> Required action 1: From the MRI temperature thread, list every means of heating it names.
> Required action 2: Reproduce the MRI temperature thread word for word, between "Heating of tissue can" and "is your opinion?", inclusive.
> Required action 3: Carry on the MRI temperature thread from where it stops.

MR image brightness very depends on relaxation time value. Relaxation time hugely depends on temperature. So the way to improve the contrast is to heat up or down a human tissue investigated in MR scanner. Are there any works on it for clinical MRI?
Heating is used all the time in small-animal MRI to avoid hypothermia, i.e. cooling of the (anesthetized) animal below its normal body temperature. (Obviously, constant body temperatures are also extremely important for reproducible measurements of MR parameters such as ADC, T1, etc.) Thus, several "MR compatible" heating devices are available for body temperature control (e.g. based on heated air or liquids, or based on lamps).
Heating of tissue is also performed in the context of induced hyperthermia (applied e.g. in the treatment of cancer) - this can be done also in MR systems equipped with (additional) radio-frequency (RF) applicators; an alternative approach is tissue heating by focused ultrasound.
Heating of tissue can actually be monitored based on temperature-dependent MR parameters (relaxation times, proton resonance frequency, ADC, ...). However, I'm not aware of any applications of these devices to modify/improve the intrinsic tissue contrast in vivo: since one has to stay close to physiological temperatures, there wouldn't be any substantial changes of relaxation times.
So if I heat up my hand from 36,6 to 45 0C then water relaxation time (consider a water in your kitchen) increases in 20 %. Say, from 2 s to 2,5 s. Then let us look at T2 weghted image in MR scanner. The brightness of pixel of this MR image is proportional to exp(T2/techo). Say techo=0.05 s. Then digital value of brightness after heating changes in exp((T2after-T2before)/0.05) =exp(10) times. It is just my calculations :). Am I right? What is your opinion?

> Dataset records:
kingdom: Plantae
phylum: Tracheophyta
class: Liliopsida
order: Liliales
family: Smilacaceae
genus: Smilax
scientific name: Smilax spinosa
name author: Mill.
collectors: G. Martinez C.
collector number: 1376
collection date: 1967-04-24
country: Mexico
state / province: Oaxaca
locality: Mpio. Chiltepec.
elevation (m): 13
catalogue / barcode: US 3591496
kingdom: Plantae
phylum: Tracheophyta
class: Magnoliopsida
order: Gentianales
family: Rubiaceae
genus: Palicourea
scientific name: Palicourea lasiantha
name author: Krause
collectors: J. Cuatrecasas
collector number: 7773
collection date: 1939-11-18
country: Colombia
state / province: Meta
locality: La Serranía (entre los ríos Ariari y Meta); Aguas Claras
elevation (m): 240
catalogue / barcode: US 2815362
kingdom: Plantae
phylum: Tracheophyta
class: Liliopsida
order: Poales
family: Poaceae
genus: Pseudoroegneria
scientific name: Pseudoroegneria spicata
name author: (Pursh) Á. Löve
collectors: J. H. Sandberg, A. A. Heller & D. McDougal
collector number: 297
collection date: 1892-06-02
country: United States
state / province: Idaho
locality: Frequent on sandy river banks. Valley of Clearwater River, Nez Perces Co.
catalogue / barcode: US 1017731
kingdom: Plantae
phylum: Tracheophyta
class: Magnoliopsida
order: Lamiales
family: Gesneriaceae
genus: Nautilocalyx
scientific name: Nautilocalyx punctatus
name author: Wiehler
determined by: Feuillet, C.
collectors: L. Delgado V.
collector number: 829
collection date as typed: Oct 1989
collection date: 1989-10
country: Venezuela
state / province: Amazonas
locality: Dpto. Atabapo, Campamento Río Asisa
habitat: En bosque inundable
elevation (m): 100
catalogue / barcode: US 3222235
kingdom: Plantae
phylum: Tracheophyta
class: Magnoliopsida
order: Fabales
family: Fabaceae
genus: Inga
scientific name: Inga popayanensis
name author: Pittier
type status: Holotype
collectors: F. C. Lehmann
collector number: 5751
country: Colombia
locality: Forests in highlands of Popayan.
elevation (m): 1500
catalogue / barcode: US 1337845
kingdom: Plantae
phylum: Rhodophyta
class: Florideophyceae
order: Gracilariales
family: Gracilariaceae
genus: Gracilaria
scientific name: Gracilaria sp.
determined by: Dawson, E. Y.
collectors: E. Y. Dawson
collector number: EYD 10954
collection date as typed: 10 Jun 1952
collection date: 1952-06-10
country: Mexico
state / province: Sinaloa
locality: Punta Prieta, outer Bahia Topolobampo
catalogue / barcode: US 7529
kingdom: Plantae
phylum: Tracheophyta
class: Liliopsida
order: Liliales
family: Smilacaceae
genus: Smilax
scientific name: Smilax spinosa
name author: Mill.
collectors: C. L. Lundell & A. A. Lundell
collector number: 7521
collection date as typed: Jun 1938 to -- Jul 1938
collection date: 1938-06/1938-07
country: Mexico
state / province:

> Answer area 1: Heated air, heated liquids, lamps, radio-frequency (RF) applicators, and focused ultrasound.

> Answer area 2:
Heating of tissue can actually be monitored based on temperature-dependent MR parameters (relaxation times, proton resonance frequency, ADC, ...). However, I'm not aware of any applications of these devices to modify/improve the intrinsic tissue contrast in vivo: since one has to stay close to physiological temperatures, there wouldn't be any substantial changes of relaxation times.
So if I heat up my hand from 36,6 to 45 0C then water relaxation time (consider a water in your kitchen) increases in 20 %. Say, from 2 s to 2,5 s. Then let us look at T2 weghted image in MR scanner. The brightness of pixel of this MR image is proportional to exp(T2/techo). Say techo=0.05 s. Then digital value of brightness after heating changes in exp((T2after-T2before)/0.05) =exp(10) times. It is just my calculations :). Am I right? What is your opinion?

> Answer area 3:
If we consider more really the blood. So T2before=0.2 s, T2after=0.24 s, techo=0.01 s then the expected change in the brightness digital value of the pixel is exp(4). Again very big. Where am I wrong? Or right?
First, it might not be very enjoyable to heat up your hand to 45°C. Blood perfusion is constantly cooling your tissue (back to 37°C), so you'll need even higher temperatures at the skin to obtain 45°C in the center of your limb ... I wouldn't want to try.
Then: are we talking about T1 or T2? There are quite a lot of publications about the temperature dependence of T1 of tissue (order of magnitude: 1 to 2 %/K in the relevant temperature range), and also some reports about T2 (e.g., typical T2 changes in fat of 5 to 7 ms/K). But let's (rather optimistically) assume an effective change of 20%.
In your (pure) water example, you then assume a T2 increase from 2.0 to 2.4 s. This doesn't really change the signal at a TE of 50 ms, which is proportional to exp(-TE /T2): The signal increases by a factor of about 0.005 (it's exp(-TE * (1/T2a - 1/T2b))).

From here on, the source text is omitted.